My friend Kevin Lewis is a professor at Duke Business school and he sends out a feed of interesting abstracts describing recent research that I sift through every day or so. Today I found this one:

The Bidder’s Curce

Ulrike Malmendier & Young Han Lee, American Economic Review, April 2011, Pages 749–787

Abstract: We employ a novel approach to identify overbidding in auctions. We compare online auction prices to fixed prices for the same item on the same webpage. In detailed data on auctions of a board game, 42 percent of auctions exceed the simultaneous fixed price.

There was another relevant and related study in the same feed:

The Impact of Mimicry on Sales — Evidence from Field and Lab Experiments Andreas Herrmann et al., Journal of Economic Psychology, forthcoming

Abstract: A buyer’s observation that one or more people are consuming a product can lead that buyer to consume the product as well. The evidence supporting unconscious and unintentional (automatic) mimicry of consumption suggest that it is a pervasive and robust phenomenon.

So, we can conclude that people tend to want what they observe others consuming, and when a bidding war starts they act irrationally and overpay. Sound like any expansion rounds or even seed rounds you have observed recently? Color is the most visible, but the list is actually pretty long. Why is this important?

Three reasons:

  1. A company with artificially high post money value must inevitably spurn reasonable exit offers.
  2. High valuation outliers make inside rounds impossible to price, and forces outside financings with pro-rata demands that make raises too big (and hence too dilutive) and done at prices that divide the board at exit.
  3. The money gets spent, the company doesn’t grow into the valuation, and the next financing is a down round. A solid company with good prospects got ahead of itself and may never regain momentum.
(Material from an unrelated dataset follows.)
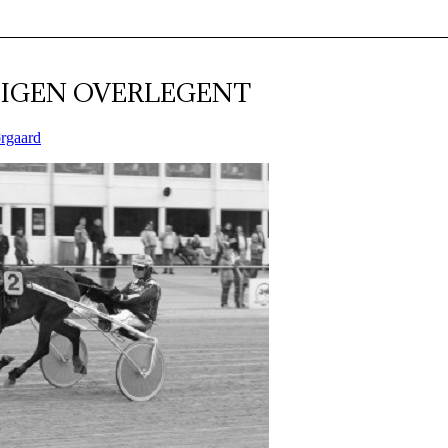
 IGEN OVERLEGENT
ørgaard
This may all sound self serving, because we as VCs are thought of as purely buy-side partisans. In fact, once our first money is in, we are on the sell side through every subsequent round. We benefit greatly from write-ups in our portfolio. Big high-priced follow-on rounds are affirming and exciting for us. But in the end they can be very damaging, as strategic buyers are not nearly as aggressive on price right now as the expansion stage investors. So if you are fortunate enough to have multiple bidders in a capital raise, be cautious. Raise money from people you look forward to working with at a price that keeps your entire board in alignment as you make important strategic decisions.